Buddy realizes he must be Jesse's dad, from their one-night stand the night before Susan and Frank's engagement. Believing Frank is out of the picture, he reveals Frank's infertility to Susan and attempts to woo her with roses, to no avail.

After advocating for living on whim at his own time management lecture, Frank decides to base his life decisions on shuffling three index cards with written options and randomly choosing one. After the lecture, finding Paula again, he invites her to his room. However, nothing happens, as he realizes he still loves Susan.

Returning home to reconcile, before Susan can tell Frank who is Jesse's father, she goes upstairs to comfort Jesse over a nightmare. He sees the roses Buddy sent her, realizing the truth. Frank leaves, plotting to kill Buddy.

Luring Buddy into a boat which Frank takes into the middle of the lake, they both end up falling in. Buddy saves Frank and they make it to shore. On the walk back, Buddy discloses Susan loves Frank, not him. The couple reconcile, becoming a family again.
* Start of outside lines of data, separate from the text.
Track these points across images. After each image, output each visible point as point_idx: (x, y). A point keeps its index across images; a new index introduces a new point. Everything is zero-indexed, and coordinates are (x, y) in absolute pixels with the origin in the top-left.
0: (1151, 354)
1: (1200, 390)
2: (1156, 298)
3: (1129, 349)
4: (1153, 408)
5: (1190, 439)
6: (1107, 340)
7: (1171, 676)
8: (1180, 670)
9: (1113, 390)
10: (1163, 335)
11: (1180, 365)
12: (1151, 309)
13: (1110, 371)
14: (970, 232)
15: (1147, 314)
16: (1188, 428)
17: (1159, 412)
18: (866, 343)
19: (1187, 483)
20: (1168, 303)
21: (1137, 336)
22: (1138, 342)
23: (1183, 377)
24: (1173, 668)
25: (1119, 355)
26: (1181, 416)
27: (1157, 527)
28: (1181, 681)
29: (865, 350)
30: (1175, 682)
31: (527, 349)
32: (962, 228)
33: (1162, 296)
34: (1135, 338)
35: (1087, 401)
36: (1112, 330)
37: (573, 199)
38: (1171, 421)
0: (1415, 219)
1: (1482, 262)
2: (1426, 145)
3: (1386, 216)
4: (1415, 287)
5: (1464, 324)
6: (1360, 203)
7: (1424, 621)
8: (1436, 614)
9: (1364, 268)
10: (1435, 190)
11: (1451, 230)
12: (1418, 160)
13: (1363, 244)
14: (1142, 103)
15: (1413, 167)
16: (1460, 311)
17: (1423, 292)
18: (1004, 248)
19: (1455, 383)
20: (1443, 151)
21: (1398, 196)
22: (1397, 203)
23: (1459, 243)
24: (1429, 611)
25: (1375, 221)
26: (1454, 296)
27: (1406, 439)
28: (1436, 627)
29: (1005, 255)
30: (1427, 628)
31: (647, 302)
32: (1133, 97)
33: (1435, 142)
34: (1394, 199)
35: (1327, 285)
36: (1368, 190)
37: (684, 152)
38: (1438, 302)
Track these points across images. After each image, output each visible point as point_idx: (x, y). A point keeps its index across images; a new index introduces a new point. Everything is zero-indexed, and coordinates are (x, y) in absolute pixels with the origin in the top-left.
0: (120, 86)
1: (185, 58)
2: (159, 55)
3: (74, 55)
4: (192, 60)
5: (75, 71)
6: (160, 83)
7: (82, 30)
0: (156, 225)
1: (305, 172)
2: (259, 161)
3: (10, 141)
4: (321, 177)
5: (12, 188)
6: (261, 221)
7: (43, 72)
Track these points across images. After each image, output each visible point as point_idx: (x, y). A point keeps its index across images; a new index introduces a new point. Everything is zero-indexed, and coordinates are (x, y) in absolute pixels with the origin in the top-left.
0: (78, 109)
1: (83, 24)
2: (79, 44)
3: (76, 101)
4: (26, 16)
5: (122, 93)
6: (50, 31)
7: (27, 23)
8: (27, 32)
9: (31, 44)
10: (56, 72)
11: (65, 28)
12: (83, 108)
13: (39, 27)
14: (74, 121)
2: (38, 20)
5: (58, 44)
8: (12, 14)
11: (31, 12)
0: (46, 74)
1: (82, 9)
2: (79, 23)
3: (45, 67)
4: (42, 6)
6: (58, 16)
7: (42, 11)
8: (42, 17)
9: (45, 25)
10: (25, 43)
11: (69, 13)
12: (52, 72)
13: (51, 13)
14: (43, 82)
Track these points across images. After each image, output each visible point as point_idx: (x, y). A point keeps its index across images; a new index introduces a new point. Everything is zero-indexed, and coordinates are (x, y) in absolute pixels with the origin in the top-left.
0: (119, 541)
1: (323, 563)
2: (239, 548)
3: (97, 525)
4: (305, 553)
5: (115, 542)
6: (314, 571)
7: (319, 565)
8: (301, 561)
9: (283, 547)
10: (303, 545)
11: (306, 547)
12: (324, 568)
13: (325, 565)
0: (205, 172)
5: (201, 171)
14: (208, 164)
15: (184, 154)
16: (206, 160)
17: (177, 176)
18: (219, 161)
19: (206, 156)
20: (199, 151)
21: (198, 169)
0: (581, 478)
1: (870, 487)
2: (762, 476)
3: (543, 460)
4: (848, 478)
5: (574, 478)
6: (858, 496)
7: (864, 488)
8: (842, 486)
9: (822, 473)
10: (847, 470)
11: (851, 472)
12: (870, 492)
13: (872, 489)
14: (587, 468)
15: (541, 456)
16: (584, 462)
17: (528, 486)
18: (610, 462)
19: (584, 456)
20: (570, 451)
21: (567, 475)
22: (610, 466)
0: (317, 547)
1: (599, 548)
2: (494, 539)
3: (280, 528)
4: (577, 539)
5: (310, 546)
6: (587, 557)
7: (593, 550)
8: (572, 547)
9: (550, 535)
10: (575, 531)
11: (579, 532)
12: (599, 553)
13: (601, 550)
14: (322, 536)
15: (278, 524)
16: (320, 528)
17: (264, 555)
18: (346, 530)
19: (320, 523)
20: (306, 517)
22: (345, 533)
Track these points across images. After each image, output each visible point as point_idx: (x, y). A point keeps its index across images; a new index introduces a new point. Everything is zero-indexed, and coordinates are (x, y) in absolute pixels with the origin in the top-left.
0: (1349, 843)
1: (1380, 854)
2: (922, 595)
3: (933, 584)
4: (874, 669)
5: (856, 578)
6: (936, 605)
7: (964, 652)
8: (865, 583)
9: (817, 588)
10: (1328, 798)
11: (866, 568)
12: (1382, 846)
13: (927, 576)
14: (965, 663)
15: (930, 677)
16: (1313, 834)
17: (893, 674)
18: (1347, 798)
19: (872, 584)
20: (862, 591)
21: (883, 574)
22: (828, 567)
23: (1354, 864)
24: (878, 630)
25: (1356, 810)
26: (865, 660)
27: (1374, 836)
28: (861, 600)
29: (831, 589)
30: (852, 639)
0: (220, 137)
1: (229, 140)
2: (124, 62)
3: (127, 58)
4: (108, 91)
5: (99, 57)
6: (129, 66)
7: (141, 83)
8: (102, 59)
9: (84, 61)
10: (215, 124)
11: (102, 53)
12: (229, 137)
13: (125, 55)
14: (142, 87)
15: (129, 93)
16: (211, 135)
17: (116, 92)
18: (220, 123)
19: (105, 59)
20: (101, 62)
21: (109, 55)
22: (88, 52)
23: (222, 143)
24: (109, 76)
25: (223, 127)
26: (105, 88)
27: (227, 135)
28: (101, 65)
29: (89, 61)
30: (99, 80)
Back in present-day, Ed realizes that he does love Jesse, so the wedding goes forward. Buddy escorts Susan to her seat, and as father of the bride, Frank walks Jesse down the aisle.

== Cast ==
- Ryan Reynolds as Frank Allen
- Emily Mortimer as Susan Allen
- Stuart Townsend as Buddy Endrow
- Sarah Chalke as Paula Crowe
- Mike Erwin as Ed
- Constance Zimmer as Peg the Teacher
- Matreya Fedor as Jesse Allen (7 years)
- Elisabeth Harnois as Jesse Allen
- Chris William Martin as Damon
- Jovanna Huguet as Maid of Honor
- Christopher Jacot as Simon / Best Man
- Alessandro Juliani as Ken
- Jocelyne Loewen as Pregnant Nancy

== Reception ==

On Rotten Tomatoes, the film has an approval rating of 31% based on reviews from 59 critics. The site's critical consensus reads: "Ryan Reynolds and Emily Mortimer do what they can, but ultimately Chaos Theory is an overly conventional dramedy." On Metacritic, the film had a weighted average score of 44 out of 100, based on reviews from 18 critics, indicating "mixed or average" reviews.

Dennis Harvey of Variety wrote: "The lead performers, the brighter fillips in Daniel Taplitz’s screenplay and Marcos Siega’s ("Pretty Persuasion") assured direction make this a pleasing item overall."
Michael Rechtshaffen of The Hollywood Reporter wrote: "The picture continuously shuffles moods like tunes on an iPod without ever making any lasting commitments."

==Home media==
The DVD was released on June 17, 2008, in the US.